ご同慶の至りと言いたいところだが、それほど驚くべきことでもなさそうだ。彼の実力と日本での実績をもってすれば、この勲章はあらかじめ約束されたものだったように思える。

 

 エンゼルスのツーウェイ・プレイヤー(二刀流)大谷翔平がアメリカンリーグのルーキー・オブ・ザ・イヤーに輝いた。ジャッキー・ロビンソン賞ともいう。日本人メジャーリーガーとしては野茂英雄(ドジャース95年)、佐々木主浩(マリナーズ00年)、イチロー(同01年)に次いで4人目である。
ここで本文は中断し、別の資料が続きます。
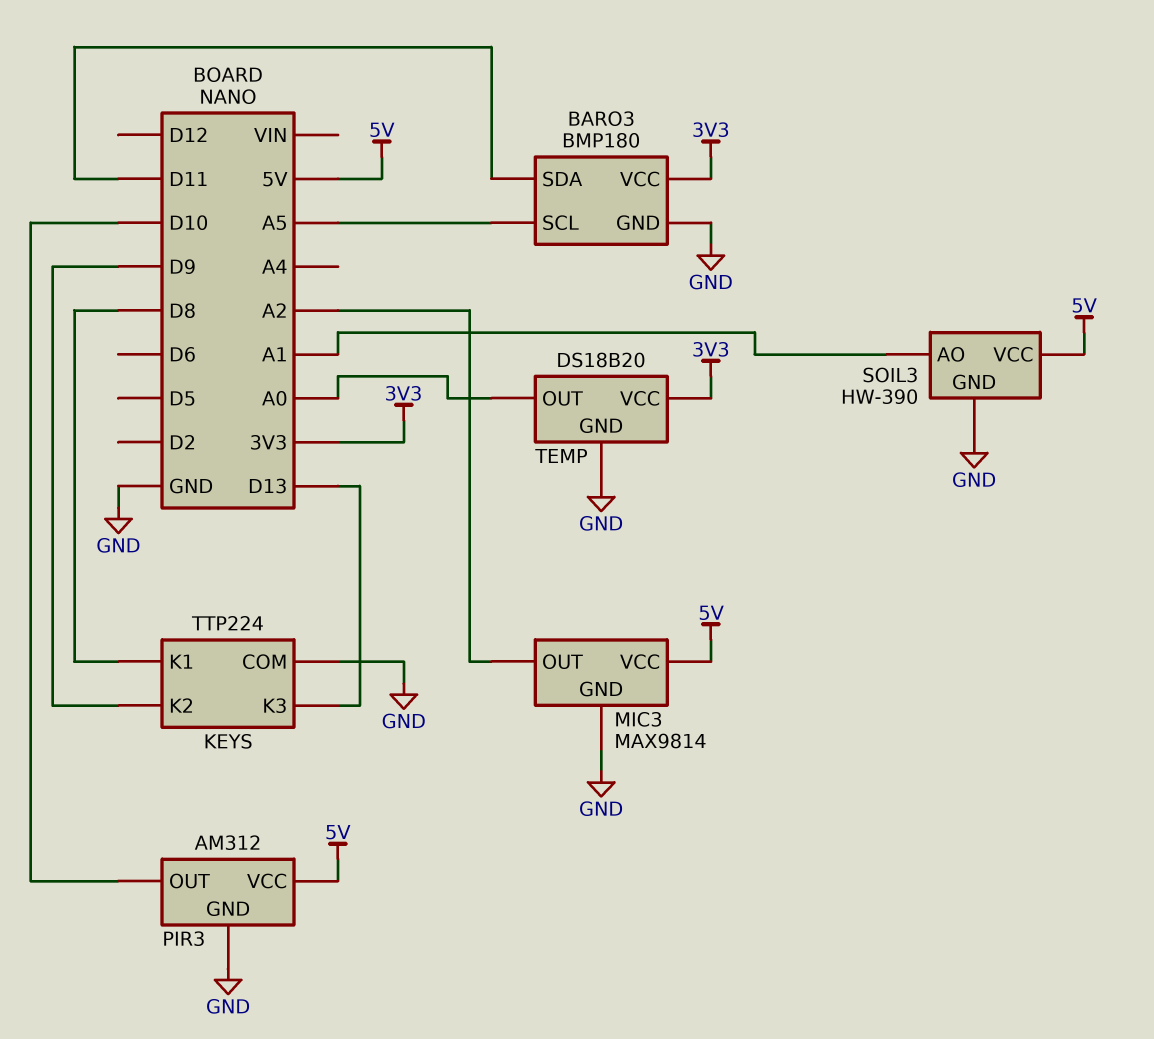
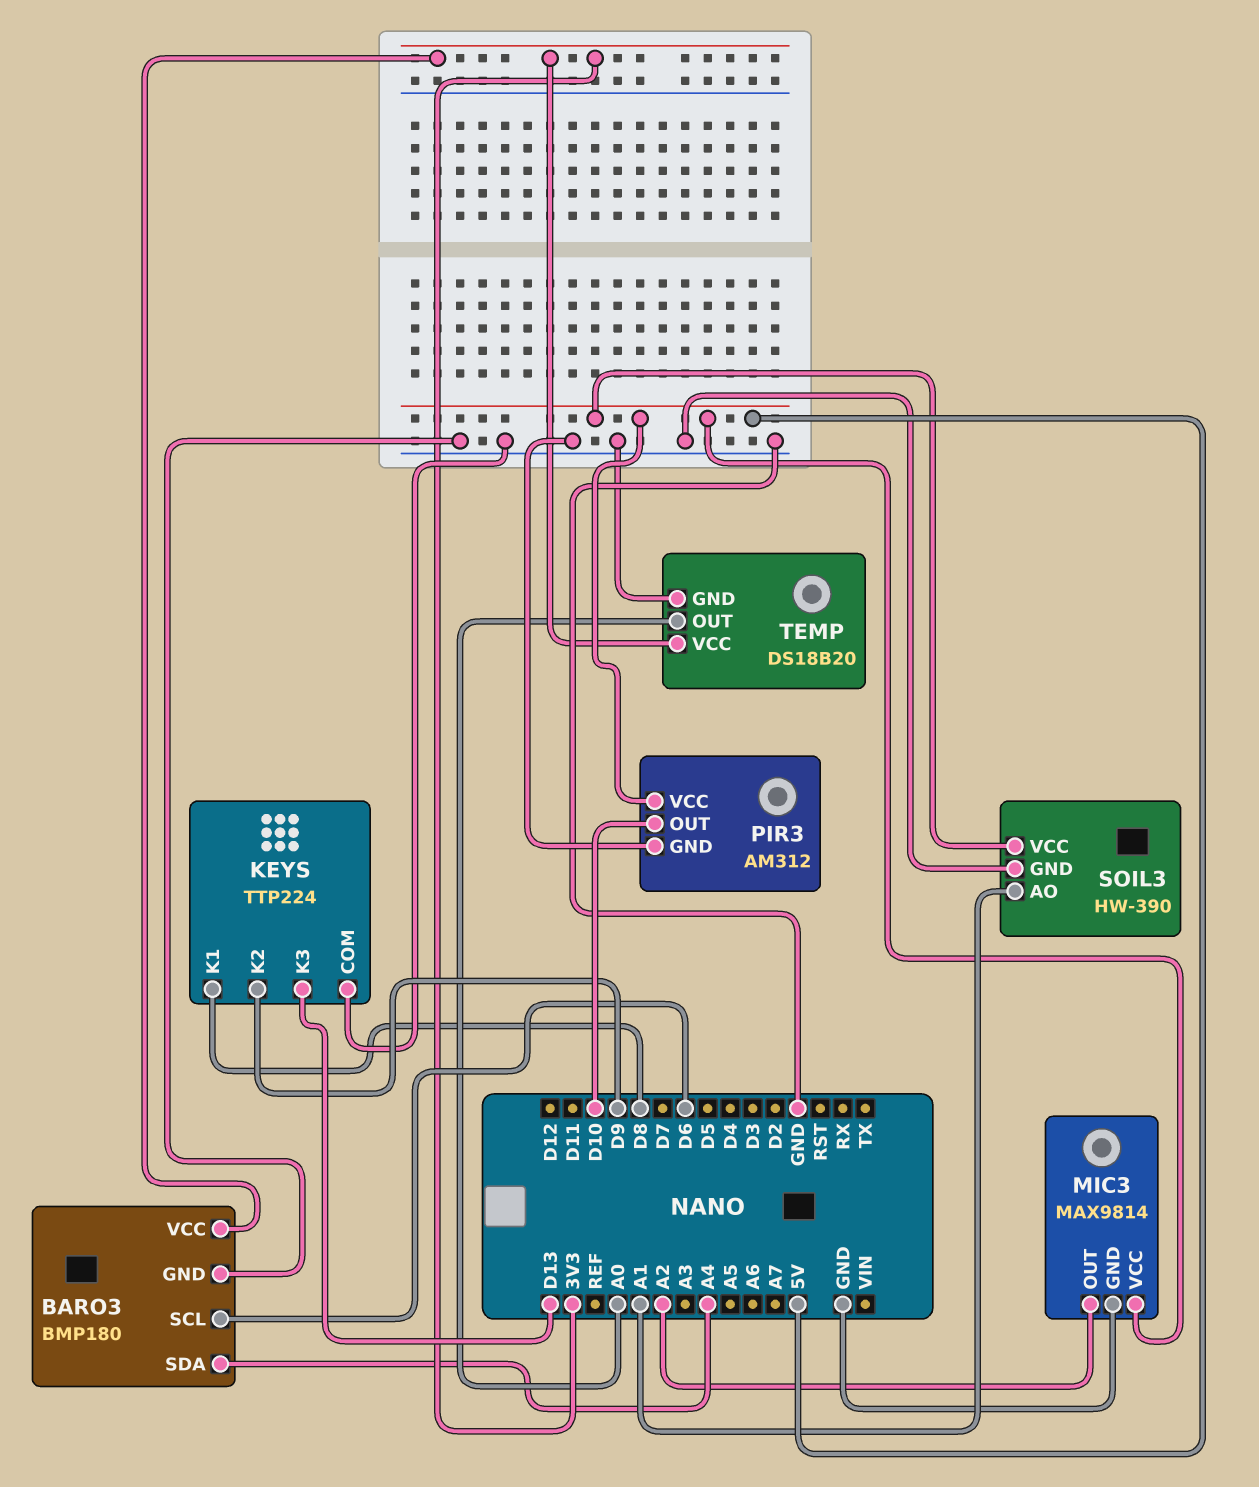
BARO3 pin SCL: A5 -> D6
BARO3 pin SDA: D11 -> A4

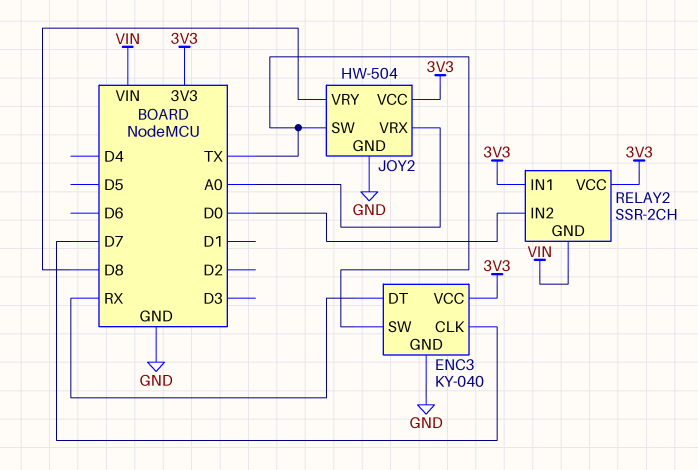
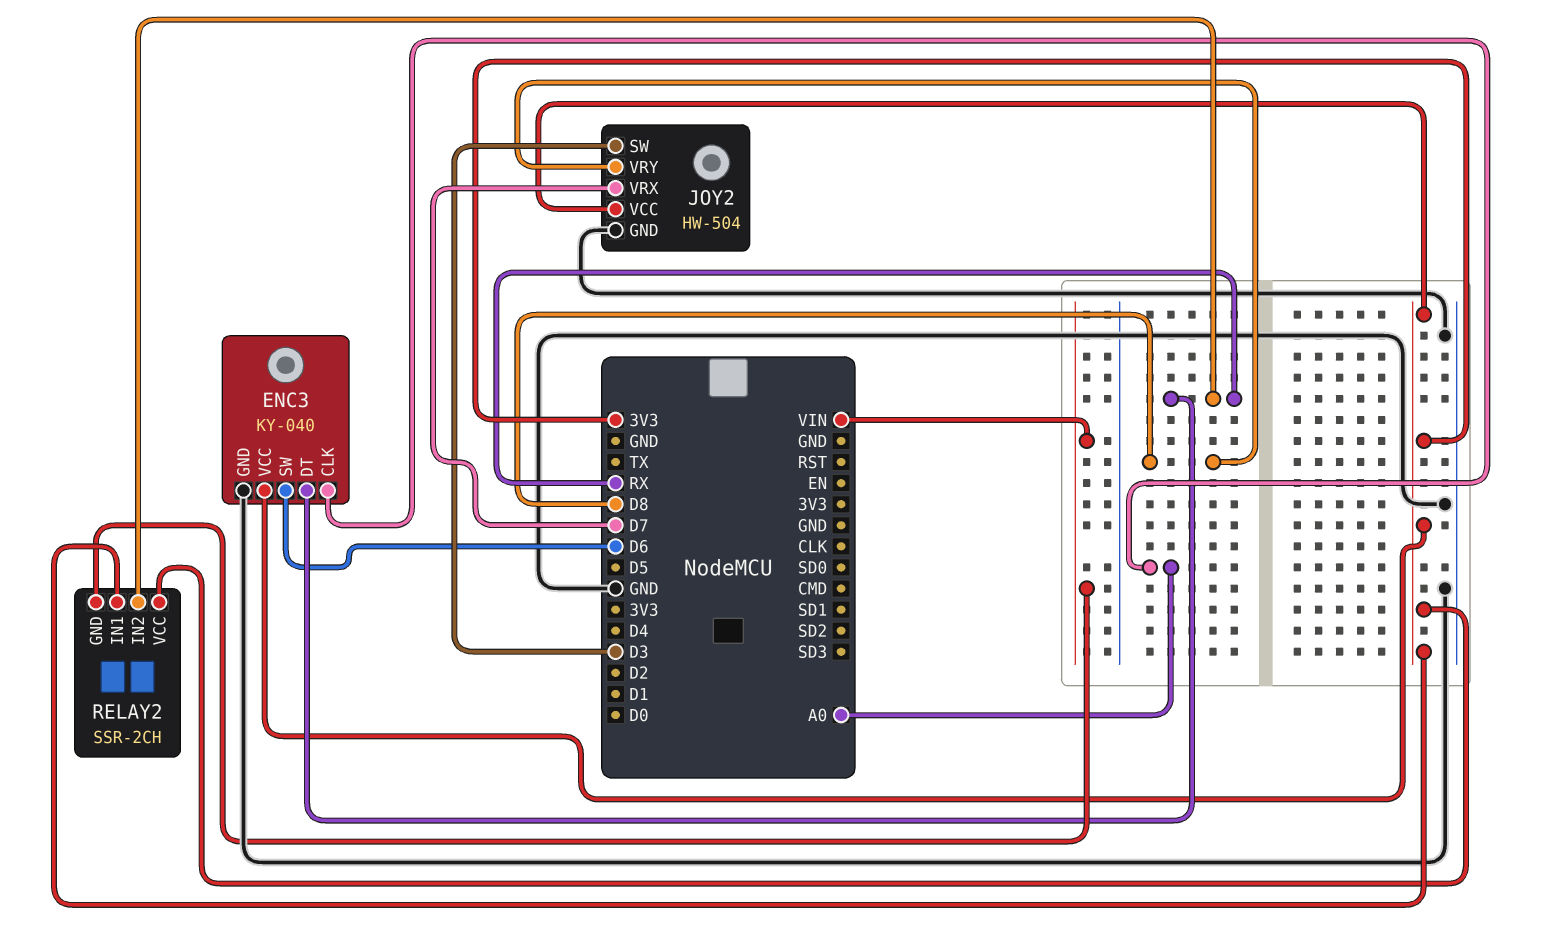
ENC3 pin CLK: D7 -> A0
ENC3 pin SW: TX -> D6
JOY2 pin SW: TX -> D3
JOY2 pin VRX: A0 -> D7
RELAY2 pin IN2: D0 -> RX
この4人には共通点がある。いずれもNPBにおいてMVP受賞歴があるのだ。

 

 過去、NPBでのMVP受賞者は先の4人に加え、松井秀喜、松井稼頭央、城島健司、桑田真澄、井川慶、福留孝介、川上憲伸、岩隈久志、ダルビッシュ有、田中将大、和田毅と計15人がMLBに移籍している。

 

 新人王のタイトルこそ手にできなかったものの松井秀、城島、ダルビッシュ、田中も1年目に素晴らしい成績を残している。松井秀はヤンキースの中軸として106打点をあげた。捕手として記録した城島の18本塁打、76打点も見事である。ダルビッシュは16勝、田中は13勝をあげながら新人王には及ばなかった。中には選ばれてもおかしくない選手もいた。たとえば松井秀の打撃成績は選出されたアンヘル・ベローアに引けを取らなかった。投票行動の裏に政治的な意図が垣間見えることもあった。

 

 話を大谷に戻そう。楽しみなのは表彰式だ。22年前の1月、真冬のニューヨークで行われた表彰式にはタキシードを着た野茂の姿があった。ひときわ大きな拍手を受けたのがア・リーグMVPのモー・ボーンのスピーチだった。「私がここに立てるのは(黒人初のメジャーリーガー)ジャッキー・ロビンソンのおかげだ。今の若い選手はもっと彼に感謝すべきだ」。神妙に聞いていた野茂が口にした言葉が忘れられない。「こんな感動的なスピーチは初めてです。ここ(MLB)に来てよかった」。野茂にもスピーチの番が巡ってきた。「僕にチャンスを与えてくれたドジャースにまず感謝する。続いてそのチャンスに力を貸してくれたチームメートに感謝する。最後に日本人の僕を導いてくれたアメリカに感謝する」。スタンディング・オベーションはしばらく鳴り止まなかった。さて大谷はどんなスピーチをするのか。物語は続く。